For this exercise, return exactly the lines of the material below that begin at the one with "(116, 180) none" and stop after the one with "[704,531,726,542] and -> (541, 776) none".

═════ DATASET EXTRACT ═════

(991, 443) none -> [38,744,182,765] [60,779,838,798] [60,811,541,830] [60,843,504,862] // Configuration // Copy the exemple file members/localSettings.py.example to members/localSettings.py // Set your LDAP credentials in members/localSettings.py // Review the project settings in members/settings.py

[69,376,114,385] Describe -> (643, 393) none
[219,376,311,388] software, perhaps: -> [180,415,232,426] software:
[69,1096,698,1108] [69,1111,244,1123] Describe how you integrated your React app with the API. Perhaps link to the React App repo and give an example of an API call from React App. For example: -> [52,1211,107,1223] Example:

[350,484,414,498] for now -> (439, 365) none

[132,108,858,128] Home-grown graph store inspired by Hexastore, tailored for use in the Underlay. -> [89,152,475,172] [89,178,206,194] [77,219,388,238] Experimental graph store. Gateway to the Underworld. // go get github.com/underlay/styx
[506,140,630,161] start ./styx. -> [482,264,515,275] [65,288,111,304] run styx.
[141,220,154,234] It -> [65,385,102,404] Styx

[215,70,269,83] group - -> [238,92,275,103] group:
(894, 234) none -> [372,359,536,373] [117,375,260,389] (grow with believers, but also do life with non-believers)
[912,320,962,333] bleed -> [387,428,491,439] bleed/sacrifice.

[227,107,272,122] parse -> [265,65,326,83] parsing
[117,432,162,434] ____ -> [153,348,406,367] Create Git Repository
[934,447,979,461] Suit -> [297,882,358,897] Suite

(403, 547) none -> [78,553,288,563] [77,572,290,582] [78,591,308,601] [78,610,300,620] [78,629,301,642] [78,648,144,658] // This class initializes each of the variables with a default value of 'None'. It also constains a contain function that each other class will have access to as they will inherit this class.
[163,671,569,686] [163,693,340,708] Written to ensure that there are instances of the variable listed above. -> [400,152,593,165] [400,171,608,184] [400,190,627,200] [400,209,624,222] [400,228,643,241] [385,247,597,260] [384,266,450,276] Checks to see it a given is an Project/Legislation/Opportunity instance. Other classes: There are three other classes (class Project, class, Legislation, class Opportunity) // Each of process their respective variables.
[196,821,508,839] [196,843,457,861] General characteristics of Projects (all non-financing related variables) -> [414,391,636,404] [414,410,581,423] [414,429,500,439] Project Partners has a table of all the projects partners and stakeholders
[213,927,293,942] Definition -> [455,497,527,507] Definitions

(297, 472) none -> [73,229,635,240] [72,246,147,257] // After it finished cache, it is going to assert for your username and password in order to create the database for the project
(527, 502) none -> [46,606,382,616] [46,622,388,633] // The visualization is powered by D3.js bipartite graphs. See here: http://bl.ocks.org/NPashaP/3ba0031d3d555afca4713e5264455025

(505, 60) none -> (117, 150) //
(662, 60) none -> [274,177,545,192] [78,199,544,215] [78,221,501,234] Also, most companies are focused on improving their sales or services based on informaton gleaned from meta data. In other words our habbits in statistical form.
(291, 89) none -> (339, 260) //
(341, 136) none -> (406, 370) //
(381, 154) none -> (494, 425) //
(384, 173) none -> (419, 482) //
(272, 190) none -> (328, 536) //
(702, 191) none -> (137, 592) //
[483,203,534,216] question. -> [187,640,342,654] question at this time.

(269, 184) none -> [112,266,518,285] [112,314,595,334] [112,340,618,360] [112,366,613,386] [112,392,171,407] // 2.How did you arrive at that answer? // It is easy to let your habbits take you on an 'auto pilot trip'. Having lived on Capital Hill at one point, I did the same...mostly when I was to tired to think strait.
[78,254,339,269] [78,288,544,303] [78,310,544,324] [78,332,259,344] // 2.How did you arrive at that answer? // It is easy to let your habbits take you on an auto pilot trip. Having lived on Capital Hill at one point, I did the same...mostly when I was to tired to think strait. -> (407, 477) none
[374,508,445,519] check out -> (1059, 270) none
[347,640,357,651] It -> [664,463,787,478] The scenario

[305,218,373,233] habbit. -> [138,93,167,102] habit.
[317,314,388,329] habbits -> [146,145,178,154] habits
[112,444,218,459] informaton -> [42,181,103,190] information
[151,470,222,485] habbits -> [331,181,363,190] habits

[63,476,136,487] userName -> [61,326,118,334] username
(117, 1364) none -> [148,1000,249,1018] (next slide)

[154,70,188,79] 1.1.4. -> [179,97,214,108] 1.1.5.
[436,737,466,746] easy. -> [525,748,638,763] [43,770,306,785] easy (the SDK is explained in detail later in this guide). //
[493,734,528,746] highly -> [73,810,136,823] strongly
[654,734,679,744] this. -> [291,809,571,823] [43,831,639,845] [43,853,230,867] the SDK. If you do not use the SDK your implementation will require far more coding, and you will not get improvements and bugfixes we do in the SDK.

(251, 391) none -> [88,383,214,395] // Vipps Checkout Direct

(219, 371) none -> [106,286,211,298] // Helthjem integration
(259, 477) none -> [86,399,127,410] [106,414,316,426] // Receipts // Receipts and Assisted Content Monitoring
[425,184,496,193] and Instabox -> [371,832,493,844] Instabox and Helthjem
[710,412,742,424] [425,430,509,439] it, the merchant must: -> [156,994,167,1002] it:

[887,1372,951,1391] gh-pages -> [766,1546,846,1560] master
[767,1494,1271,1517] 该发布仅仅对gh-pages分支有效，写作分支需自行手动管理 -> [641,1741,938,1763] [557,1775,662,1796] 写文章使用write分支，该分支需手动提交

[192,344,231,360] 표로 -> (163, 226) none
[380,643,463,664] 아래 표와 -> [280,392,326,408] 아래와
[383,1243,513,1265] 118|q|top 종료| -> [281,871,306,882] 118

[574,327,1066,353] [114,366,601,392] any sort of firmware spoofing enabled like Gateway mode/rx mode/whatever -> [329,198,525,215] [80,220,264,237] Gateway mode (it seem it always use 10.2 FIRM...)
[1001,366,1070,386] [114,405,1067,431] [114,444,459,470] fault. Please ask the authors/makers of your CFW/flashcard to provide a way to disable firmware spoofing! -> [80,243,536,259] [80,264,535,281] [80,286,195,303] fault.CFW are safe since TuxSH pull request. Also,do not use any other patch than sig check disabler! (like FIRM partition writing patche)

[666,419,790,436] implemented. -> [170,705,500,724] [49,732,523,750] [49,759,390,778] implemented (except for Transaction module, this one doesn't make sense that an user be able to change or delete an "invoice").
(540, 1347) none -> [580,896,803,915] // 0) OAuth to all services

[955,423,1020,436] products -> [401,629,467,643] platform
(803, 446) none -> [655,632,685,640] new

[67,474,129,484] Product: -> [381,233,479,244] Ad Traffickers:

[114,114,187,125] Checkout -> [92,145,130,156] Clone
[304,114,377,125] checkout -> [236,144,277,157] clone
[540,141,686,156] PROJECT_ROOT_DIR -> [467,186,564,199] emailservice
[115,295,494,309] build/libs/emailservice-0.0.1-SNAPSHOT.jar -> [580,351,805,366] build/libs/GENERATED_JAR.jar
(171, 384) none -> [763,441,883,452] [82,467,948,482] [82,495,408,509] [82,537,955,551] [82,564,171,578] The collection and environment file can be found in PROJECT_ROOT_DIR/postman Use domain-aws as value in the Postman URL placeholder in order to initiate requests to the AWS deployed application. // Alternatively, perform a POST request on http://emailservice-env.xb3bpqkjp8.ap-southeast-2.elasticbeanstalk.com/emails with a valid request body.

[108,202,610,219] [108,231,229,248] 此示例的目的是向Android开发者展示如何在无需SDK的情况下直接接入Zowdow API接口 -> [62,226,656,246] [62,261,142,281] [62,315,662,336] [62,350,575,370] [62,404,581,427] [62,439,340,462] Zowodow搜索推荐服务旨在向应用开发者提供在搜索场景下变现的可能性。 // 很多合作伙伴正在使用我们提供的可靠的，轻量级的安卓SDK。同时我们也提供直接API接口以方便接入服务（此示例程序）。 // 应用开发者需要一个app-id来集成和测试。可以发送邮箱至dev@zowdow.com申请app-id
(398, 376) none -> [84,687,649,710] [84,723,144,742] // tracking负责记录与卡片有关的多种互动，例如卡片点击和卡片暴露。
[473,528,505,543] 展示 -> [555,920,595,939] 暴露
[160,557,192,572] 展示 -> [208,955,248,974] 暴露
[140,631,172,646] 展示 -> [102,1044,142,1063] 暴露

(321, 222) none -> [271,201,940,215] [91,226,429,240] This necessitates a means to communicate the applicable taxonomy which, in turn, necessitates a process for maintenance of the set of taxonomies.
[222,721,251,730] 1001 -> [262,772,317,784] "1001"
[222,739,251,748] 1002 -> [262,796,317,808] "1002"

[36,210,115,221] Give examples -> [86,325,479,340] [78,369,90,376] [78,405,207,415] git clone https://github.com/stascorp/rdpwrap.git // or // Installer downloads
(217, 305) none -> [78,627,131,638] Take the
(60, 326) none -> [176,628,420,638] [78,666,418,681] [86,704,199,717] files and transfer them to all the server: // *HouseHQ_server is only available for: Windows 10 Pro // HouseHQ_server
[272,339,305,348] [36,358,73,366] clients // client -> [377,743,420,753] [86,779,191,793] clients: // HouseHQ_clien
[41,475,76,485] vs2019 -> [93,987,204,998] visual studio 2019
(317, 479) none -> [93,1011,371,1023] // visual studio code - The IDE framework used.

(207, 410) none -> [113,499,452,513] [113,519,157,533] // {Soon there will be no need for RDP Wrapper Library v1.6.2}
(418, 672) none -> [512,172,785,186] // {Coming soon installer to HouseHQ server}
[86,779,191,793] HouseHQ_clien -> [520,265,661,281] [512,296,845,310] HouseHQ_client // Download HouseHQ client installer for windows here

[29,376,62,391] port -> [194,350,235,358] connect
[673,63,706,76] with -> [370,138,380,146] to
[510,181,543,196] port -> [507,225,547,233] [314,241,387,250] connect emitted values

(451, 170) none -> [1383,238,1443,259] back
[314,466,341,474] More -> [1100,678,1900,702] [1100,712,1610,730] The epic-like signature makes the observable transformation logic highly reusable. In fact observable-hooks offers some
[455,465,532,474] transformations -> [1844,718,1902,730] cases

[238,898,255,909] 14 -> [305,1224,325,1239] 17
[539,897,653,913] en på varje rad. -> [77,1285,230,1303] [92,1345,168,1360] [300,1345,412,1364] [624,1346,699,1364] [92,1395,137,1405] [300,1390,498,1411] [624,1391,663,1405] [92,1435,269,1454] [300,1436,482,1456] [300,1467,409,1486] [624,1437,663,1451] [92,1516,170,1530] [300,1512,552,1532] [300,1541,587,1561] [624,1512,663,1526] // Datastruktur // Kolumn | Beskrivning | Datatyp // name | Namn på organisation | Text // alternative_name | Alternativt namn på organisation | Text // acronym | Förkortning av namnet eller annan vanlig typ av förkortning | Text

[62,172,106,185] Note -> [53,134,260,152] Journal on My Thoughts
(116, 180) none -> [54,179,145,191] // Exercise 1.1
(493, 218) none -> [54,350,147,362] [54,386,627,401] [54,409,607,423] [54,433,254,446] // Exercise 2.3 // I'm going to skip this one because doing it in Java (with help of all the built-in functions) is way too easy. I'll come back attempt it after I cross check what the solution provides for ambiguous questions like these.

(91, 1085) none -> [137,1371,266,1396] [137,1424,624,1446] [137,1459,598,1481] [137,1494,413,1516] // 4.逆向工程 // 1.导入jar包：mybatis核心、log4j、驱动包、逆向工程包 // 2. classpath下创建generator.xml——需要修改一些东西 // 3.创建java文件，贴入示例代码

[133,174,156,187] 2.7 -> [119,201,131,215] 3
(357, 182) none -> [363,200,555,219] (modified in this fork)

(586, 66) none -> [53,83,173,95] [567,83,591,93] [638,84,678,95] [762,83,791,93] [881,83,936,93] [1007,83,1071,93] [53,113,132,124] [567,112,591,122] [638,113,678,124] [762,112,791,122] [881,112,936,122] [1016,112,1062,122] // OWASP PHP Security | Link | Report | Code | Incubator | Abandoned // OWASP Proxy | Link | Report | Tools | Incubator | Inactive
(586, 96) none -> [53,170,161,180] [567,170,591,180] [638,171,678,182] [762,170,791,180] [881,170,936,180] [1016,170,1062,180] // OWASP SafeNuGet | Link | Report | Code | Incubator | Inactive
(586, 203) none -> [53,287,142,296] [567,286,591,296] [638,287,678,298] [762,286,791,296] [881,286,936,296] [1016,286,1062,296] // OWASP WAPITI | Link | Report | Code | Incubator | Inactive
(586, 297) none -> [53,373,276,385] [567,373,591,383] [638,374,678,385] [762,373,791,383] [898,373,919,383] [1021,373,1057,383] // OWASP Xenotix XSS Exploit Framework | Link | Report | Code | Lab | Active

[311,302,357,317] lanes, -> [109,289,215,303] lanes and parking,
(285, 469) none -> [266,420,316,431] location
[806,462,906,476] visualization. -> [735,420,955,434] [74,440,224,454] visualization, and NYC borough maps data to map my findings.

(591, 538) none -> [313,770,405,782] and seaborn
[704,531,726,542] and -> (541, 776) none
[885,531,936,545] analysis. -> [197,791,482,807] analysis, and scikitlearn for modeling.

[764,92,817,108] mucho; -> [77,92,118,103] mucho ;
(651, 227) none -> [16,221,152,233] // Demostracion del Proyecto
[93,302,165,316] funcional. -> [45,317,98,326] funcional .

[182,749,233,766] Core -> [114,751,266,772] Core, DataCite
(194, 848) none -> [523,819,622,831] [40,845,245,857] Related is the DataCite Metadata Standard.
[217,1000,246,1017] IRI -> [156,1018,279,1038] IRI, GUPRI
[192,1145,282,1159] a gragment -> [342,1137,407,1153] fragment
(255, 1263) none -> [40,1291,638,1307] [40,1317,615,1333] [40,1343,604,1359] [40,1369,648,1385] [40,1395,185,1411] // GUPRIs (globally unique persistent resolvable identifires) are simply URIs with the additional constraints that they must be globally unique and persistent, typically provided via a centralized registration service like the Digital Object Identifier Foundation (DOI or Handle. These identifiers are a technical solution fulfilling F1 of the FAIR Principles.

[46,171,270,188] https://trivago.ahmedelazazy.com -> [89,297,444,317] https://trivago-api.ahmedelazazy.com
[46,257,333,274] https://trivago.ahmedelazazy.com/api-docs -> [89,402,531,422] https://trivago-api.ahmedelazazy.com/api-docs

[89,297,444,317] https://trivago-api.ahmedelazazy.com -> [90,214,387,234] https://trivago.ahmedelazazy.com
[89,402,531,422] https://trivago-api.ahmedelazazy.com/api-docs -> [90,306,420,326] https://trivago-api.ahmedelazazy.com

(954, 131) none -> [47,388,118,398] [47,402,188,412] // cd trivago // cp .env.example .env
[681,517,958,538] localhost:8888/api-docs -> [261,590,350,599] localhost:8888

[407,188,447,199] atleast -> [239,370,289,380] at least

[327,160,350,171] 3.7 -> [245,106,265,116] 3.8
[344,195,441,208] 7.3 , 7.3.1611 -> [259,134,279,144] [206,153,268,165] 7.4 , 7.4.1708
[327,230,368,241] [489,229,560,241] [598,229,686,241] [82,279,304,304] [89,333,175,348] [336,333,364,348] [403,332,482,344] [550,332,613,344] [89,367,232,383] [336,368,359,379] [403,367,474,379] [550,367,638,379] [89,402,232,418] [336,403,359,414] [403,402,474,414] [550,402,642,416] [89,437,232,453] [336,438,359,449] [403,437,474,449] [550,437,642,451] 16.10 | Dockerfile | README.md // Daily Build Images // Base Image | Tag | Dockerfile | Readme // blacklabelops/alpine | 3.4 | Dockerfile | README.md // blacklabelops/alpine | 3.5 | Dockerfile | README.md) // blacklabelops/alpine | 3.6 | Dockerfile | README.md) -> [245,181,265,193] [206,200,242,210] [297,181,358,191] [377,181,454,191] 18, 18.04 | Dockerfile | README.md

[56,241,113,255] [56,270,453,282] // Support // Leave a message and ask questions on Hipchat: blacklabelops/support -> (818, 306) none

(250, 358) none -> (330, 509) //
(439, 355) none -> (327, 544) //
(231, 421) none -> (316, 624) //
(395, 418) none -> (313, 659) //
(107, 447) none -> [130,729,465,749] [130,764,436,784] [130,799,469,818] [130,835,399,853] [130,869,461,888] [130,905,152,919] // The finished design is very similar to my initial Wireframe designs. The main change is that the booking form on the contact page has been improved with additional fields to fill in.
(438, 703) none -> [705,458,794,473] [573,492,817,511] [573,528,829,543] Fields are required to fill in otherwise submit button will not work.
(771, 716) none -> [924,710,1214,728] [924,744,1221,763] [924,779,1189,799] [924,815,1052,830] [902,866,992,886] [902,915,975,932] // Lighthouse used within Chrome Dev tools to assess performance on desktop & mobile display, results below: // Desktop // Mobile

═════

ANSWER TO THIS TASK:
(116, 180) none -> [54,179,145,191] // Exercise 1.1
(493, 218) none -> [54,350,147,362] [54,386,627,401] [54,409,607,423] [54,433,254,446] // Exercise 2.3 // I'm going to skip this one because doing it in Java (with help of all the built-in functions) is way too easy. I'll come back attempt it after I cross check what the solution provides for ambiguous questions like these.

(91, 1085) none -> [137,1371,266,1396] [137,1424,624,1446] [137,1459,598,1481] [137,1494,413,1516] // 4.逆向工程 // 1.导入jar包：mybatis核心、log4j、驱动包、逆向工程包 // 2. classpath下创建generator.xml——需要修改一些东西 // 3.创建java文件，贴入示例代码

[133,174,156,187] 2.7 -> [119,201,131,215] 3
(357, 182) none -> [363,200,555,219] (modified in this fork)

(586, 66) none -> [53,83,173,95] [567,83,591,93] [638,84,678,95] [762,83,791,93] [881,83,936,93] [1007,83,1071,93] [53,113,132,124] [567,112,591,122] [638,113,678,124] [762,112,791,122] [881,112,936,122] [1016,112,1062,122] // OWASP PHP Security | Link | Report | Code | Incubator | Abandoned // OWASP Proxy | Link | Report | Tools | Incubator | Inactive
(586, 96) none -> [53,170,161,180] [567,170,591,180] [638,171,678,182] [762,170,791,180] [881,170,936,180] [1016,170,1062,180] // OWASP SafeNuGet | Link | Report | Code | Incubator | Inactive
(586, 203) none -> [53,287,142,296] [567,286,591,296] [638,287,678,298] [762,286,791,296] [881,286,936,296] [1016,286,1062,296] // OWASP WAPITI | Link | Report | Code | Incubator | Inactive
(586, 297) none -> [53,373,276,385] [567,373,591,383] [638,374,678,385] [762,373,791,383] [898,373,919,383] [1021,373,1057,383] // OWASP Xenotix XSS Exploit Framework | Link | Report | Code | Lab | Active

[311,302,357,317] lanes, -> [109,289,215,303] lanes and parking,
(285, 469) none -> [266,420,316,431] location
[806,462,906,476] visualization. -> [735,420,955,434] [74,440,224,454] visualization, and NYC borough maps data to map my findings.

(591, 538) none -> [313,770,405,782] and seaborn
[704,531,726,542] and -> (541, 776) none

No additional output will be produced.